[Opening EXCERPT TO READ section]

As the United States moves forward in the 21st century it will face unprecedented and multidimensional threats from a variety of sources. Then Director of National Intelligence, James Clapper, offered the United States Intelligence Community’s 2013 assessment of threats to US national security.
In the report it listed numerous potential threats to the U.S. emanating from of cyber-attacks on crucial U.S. infrastructure, international Terrorism and trans-national crime, WMD proliferation, natural resource competition, Health and pandemic threats, and atrocities.
I would agree with Mr. Clapper that these will be recurring threats to the United States now, and into the future. The more immediate threat to the United States however, and one that continually involve U.S. military operations, which will only continue in the near future, are challenges derived from instability in semi-failed to failed states.
The first aspect is defining a “failed state is usually one which has lost control of its territory and borders, and lacks a defined governmental structure which provides for its own people, and is devoid of any interaction in the international community.
Semi-failed states don’t quite fit the definition of a failed state, and not all semi-failed or failed states pose a direct national security threat to the United States. Unfortunately, there are various countries designated as semi-failed states and failed states that do, primarily by their strategic location.
September 11th was an example where a failed state, with a harsh tribal governmental structure, allowed a non-state actor with global ambitions to operate on its territory, from where it could launch attacks on the United States.
How many times over the past decades has the United States involved itself in Africa? Military operations instigated against Libya, a semi-failed state, held together by sheer brutality of the regime.
Whatever the merits of our intervention might have been, instability during the course of the uprising led to U.S. and N.A.T.O military operations toppling the regime of Muammar Gaddafi. Since the regime fell, non-state actors and inattention by the U.S. has allowed other non-state actors such as Ansar al Sharia, with links to Al-Qaeda in the Islamic Maghreb (AQIM), to operate and gain a foothold.
The whole aspect of the “Arab Spring” brings a different kind of strategic threat as governments that were held together by brutality, failed to meet the needs of the public.At the same time the pervasive and systematic government, inherent to corruption, finally rallied the citizenry in toppling the regime.
Many of these countries are strategically located in vital economic “choke points” such as Egypt. It is important to remember, last year there was fear of a closer to the Suez Canal, thus dramatically affecting oil prices. What would happen if the Suez Canal where to close, and how would the U.S. respond?

[Closing EXCERPT TO READ section]

- **TASKS**:
**1.** In the essay on failed states as a threat to the United States, which group with links to Al-Qaeda in the Islamic Maghreb has gained a foothold in Libya?
**2.** Extend the essay on failed states as a threat to the United States, starting after its closing question about a possible Suez Canal closure and the U.S. response.

[Opening DATASET EXCERPTS section]

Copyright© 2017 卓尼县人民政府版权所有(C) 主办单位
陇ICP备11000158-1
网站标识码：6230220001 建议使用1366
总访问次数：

[Closing DATASET EXCERPTS section]
[Opening DATASET EXCERPTS section]

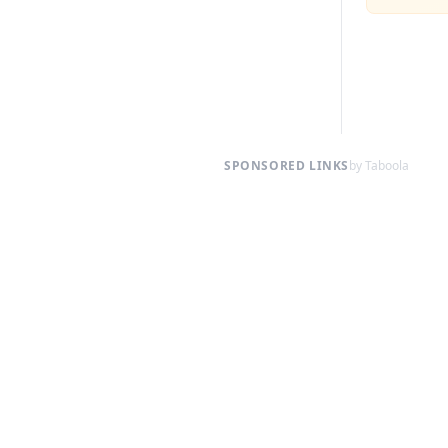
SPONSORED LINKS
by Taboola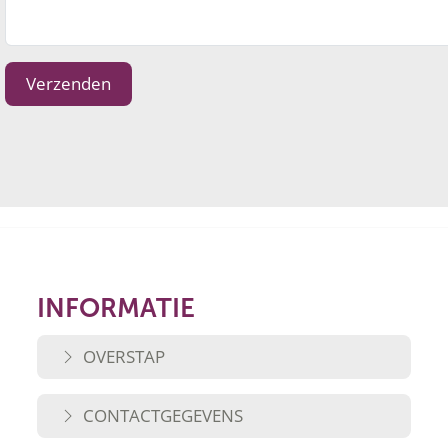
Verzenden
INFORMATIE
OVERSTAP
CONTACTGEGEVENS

[Closing DATASET EXCERPTS section]

- **RESULTS FOR EACH TASK**:
**1.** Ansar al Sharia

**2.**
Not all semi-failed states or failed states will solicit direct U.S. military intervention, but instability in many of these countries has spillage consequences in other countries. Current conflicts now being formulated in Iraq and Syria are now destabilizing Lebanon, and have the potential to destabilize Jordan with Syrian refugees.
Once dictators in Libya and Egypt fell from power the nation descended into chaos. The Libyan experience became more fractured then in Egypt, as the nation was kept together by sheer brutality; when the government fell, stability went with it.
If you look at regional conflicts around the globe, you witness firsthand the effects of instability of the semi-failed and failed state, countries and how each of these has the potential to draw in United States.
This is where the U.S. has to have strategic vision as it begins the debate extracting itself from Afghanistan. Pakistan and Afghanistan qualify as semi-failed to failed states, and it is critical to remember that Pakistan is a nuclear power.
Where this new threat faces its greatest challenge is in Washington D.C. If the threat a country faces is less from a nation, and more from a semi-failed or failed-state threat, which inadvertently descends into an insurrection, then it will need less costly weapons systems to counter these threats.
Right now defense strategists are clamoring for the F-22 and other high tech weapons systems, but the F-22 would not have been used in Iraq or Afghanistan. This changes the political dynamics, especially for politicians wanting these defense jobs in their states.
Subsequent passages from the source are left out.